The architecture works, in theory. The scale of what it can actually deliver, however, demands some adjustment to expectations. According to the study, a single spacecraft operating this two-stop route over twenty years could bring approximately 200 tons of metal back to Mars. That may sound reasonable until one considers that each individual trip would take around a decade to complete, due to the combination of slow orbital alignments and the grinding pace of in-situ propellant production.

On that last point, the numbers are particularly sobering. Based on Robert Zubrin’s Mars Direct 2.0 plan, the average rate of ISPP is approximately 2 kilograms per day. Filling a 1,100-ton propellant tank at that rate would take over 1,500 years. Scaling up ISPP capability, which is primarily constrained by available power, is therefore identified as one of the key technical hurdles the entire system depends on.

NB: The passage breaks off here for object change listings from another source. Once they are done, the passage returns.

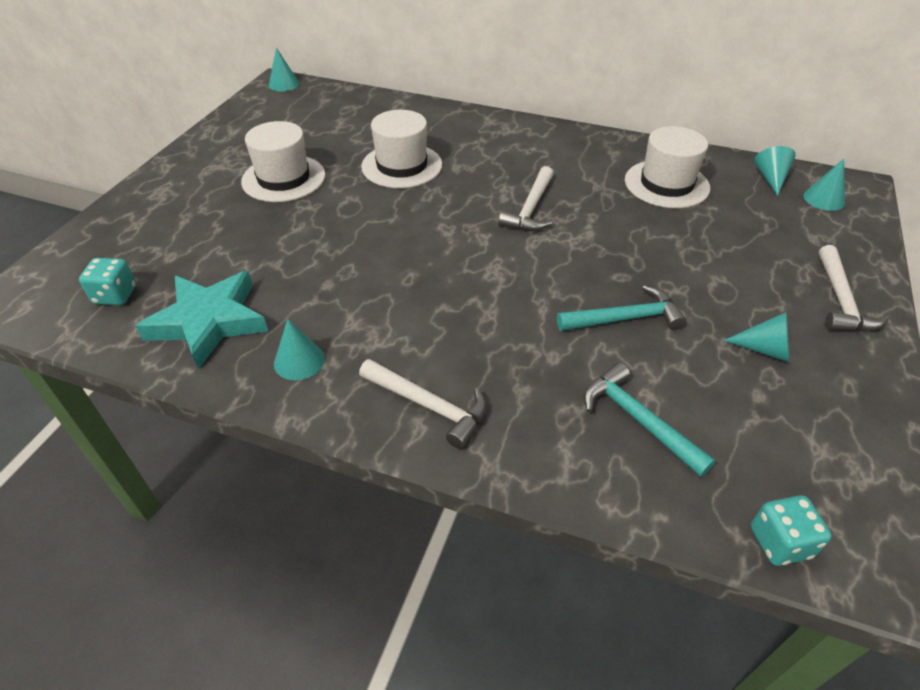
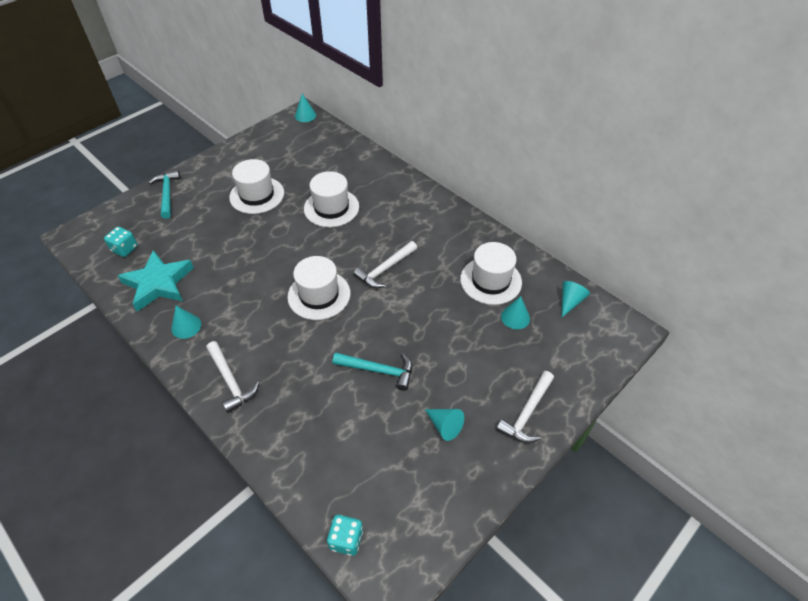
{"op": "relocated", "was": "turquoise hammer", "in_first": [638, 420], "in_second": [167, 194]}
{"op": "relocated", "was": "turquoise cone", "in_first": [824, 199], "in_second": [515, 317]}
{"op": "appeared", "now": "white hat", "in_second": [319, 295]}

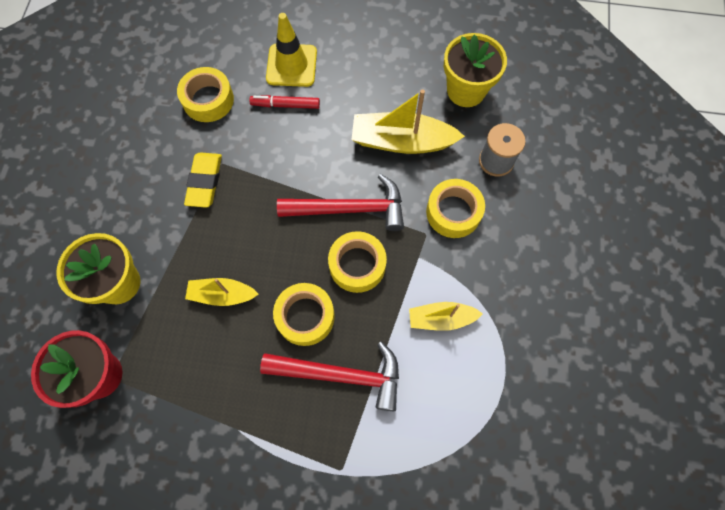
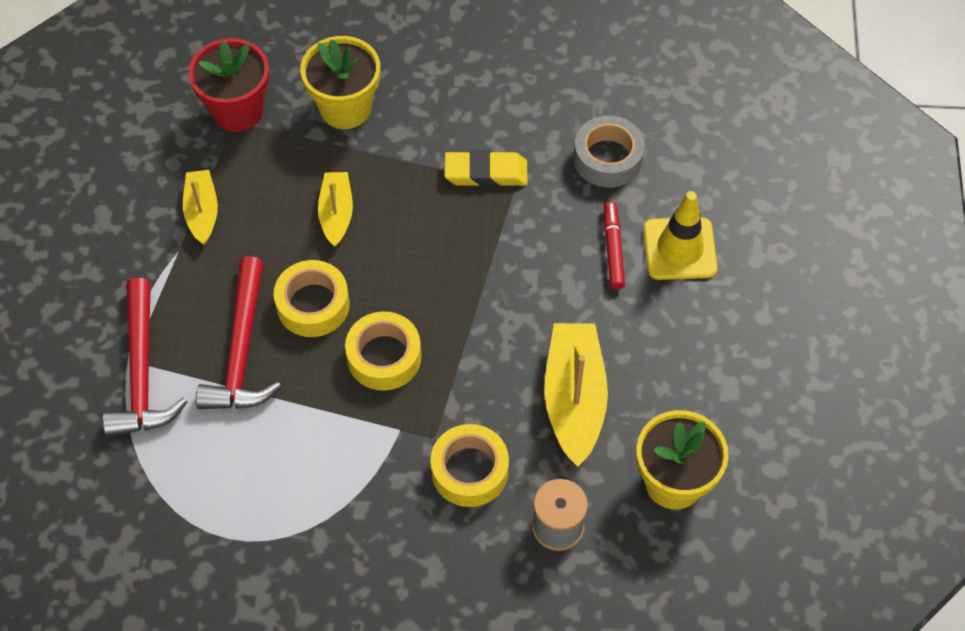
{"op": "colour", "was": "yellow tape", "now": "grey tape", "in_first": [208, 100], "in_second": [607, 158]}
{"op": "relocated", "was": "red hammer", "in_first": [349, 209], "in_second": [142, 372]}
{"op": "relocated", "was": "yellow boat", "in_first": [441, 318], "in_second": [202, 212]}

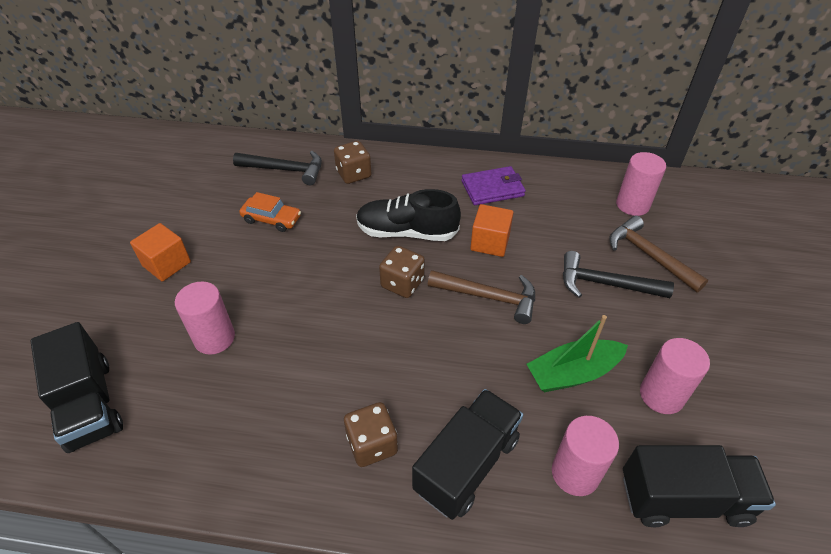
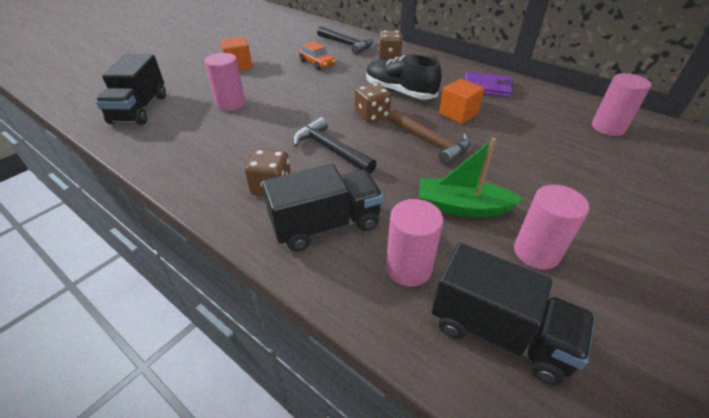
{"op": "relocated", "was": "black hammer", "in_first": [605, 284], "in_second": [330, 149]}
{"op": "missing", "was": "brown hammer", "in_first": [649, 256]}

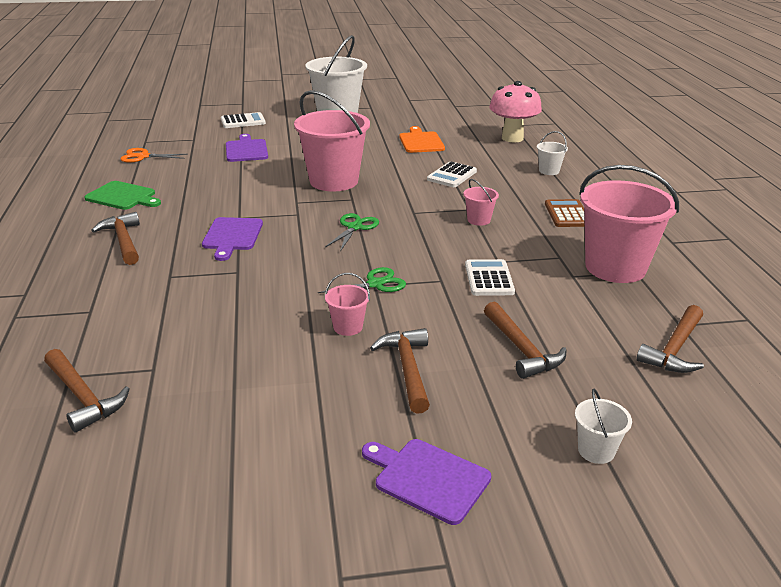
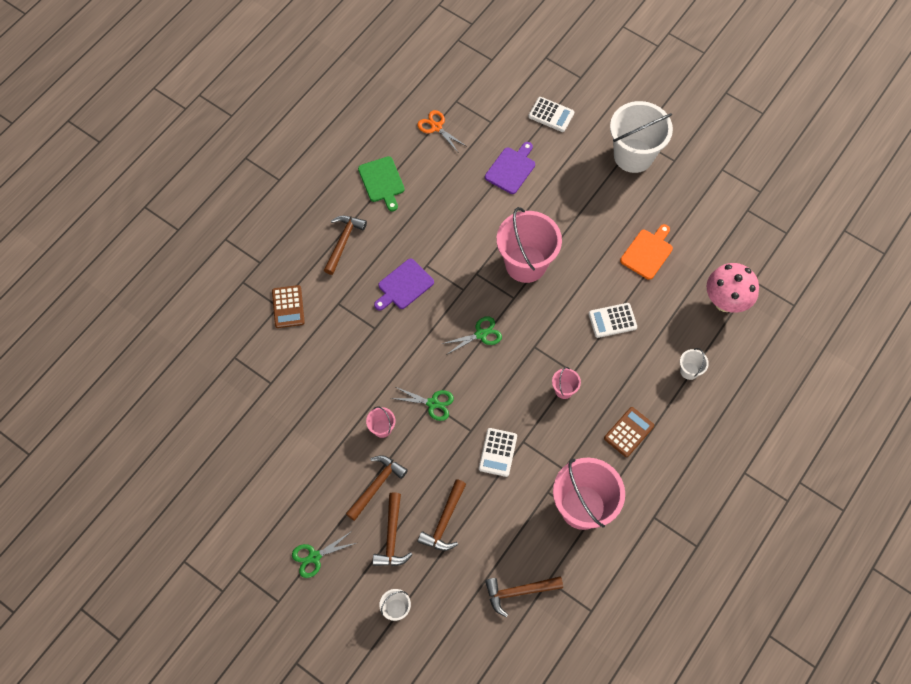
{"op": "relocated", "was": "brown hammer", "in_first": [83, 397], "in_second": [392, 536]}
{"op": "exchanged", "was": "purple cutting board", "now": "green scissors", "in_first": [427, 478], "in_second": [314, 557]}
{"op": "spun", "was": "white calculator", "in_first": [489, 278], "in_second": [498, 452], "clockwise": 150}
{"op": "appeared", "now": "brown calculator", "in_second": [288, 307]}

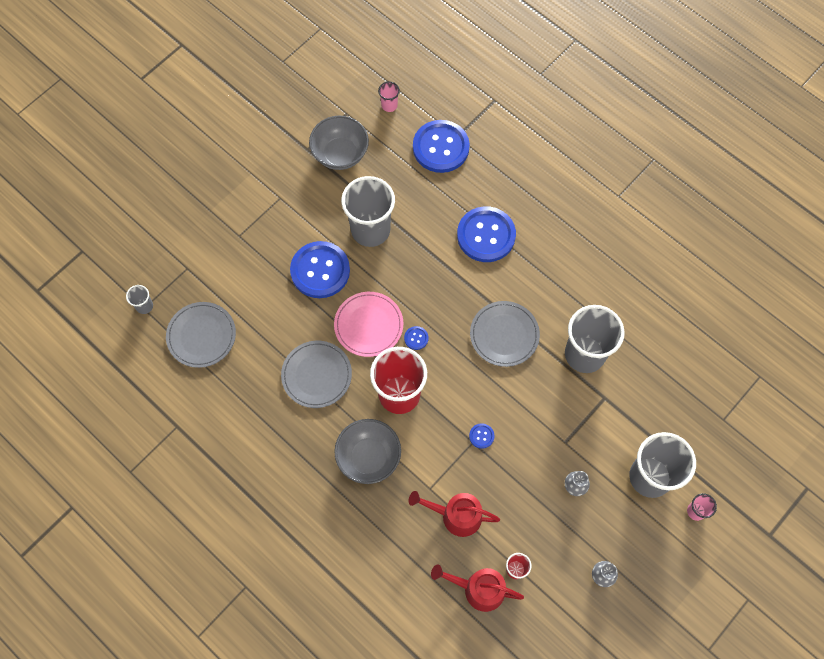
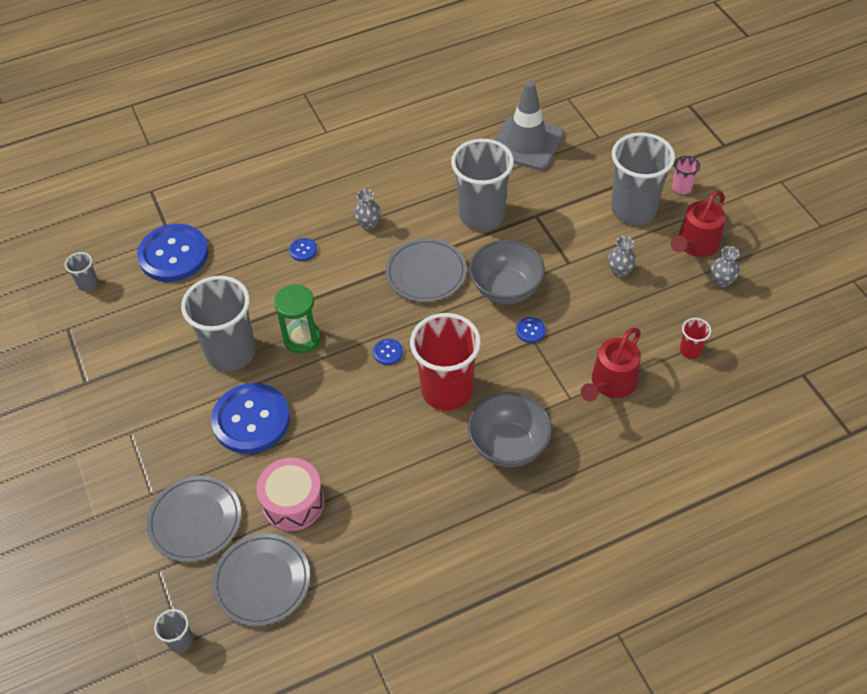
{"op": "relocated", "was": "grey plate", "in_first": [316, 375], "in_second": [195, 520]}
{"op": "relocated", "was": "grey bowl", "in_first": [340, 154], "in_second": [506, 289]}
{"op": "missing", "was": "pink plate", "in_first": [368, 325]}
{"op": "colour", "was": "pink cup", "now": "grey cup", "in_first": [389, 105], "in_second": [88, 284]}
{"op": "relocated", "was": "red watering can", "in_first": [479, 589], "in_second": [695, 244]}
{"op": "size", "was": "blue button", "in_first": [486, 235], "in_second": [303, 250], "ratio": 0.4}
{"op": "appeared", "now": "pink drum", "in_second": [293, 502]}
{"op": "appeared", "now": "green hourglass", "in_second": [302, 338]}
{"op": "appeared", "now": "grey vase", "in_second": [368, 224]}
{"op": "appeared", "now": "grey traffic cone", "in_second": [526, 143]}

Non-chemical propulsion technologies, such as solar electric propulsion or solar sails, could theoretically reshape the math entirely, and the authors acknowledge their potential. But as Universe Today notes, these technologies are still in early stages, and the prospect of having them ready for a Mars resupply mission within 14 years is, at best, optimistic.

What the Suriano study ultimately demonstrates is that mining the asteroid belt for Mars is not science fiction, it is physics. The logistics are painful, the timelines long, the technical gaps real. But the pathway exists. Mars, in this vision, would not be an isolated outpost sustained by an endless supply chain from Earth, but the anchor of its own industrial hinterland, the first world to exploit the resources of its own spatial backyard.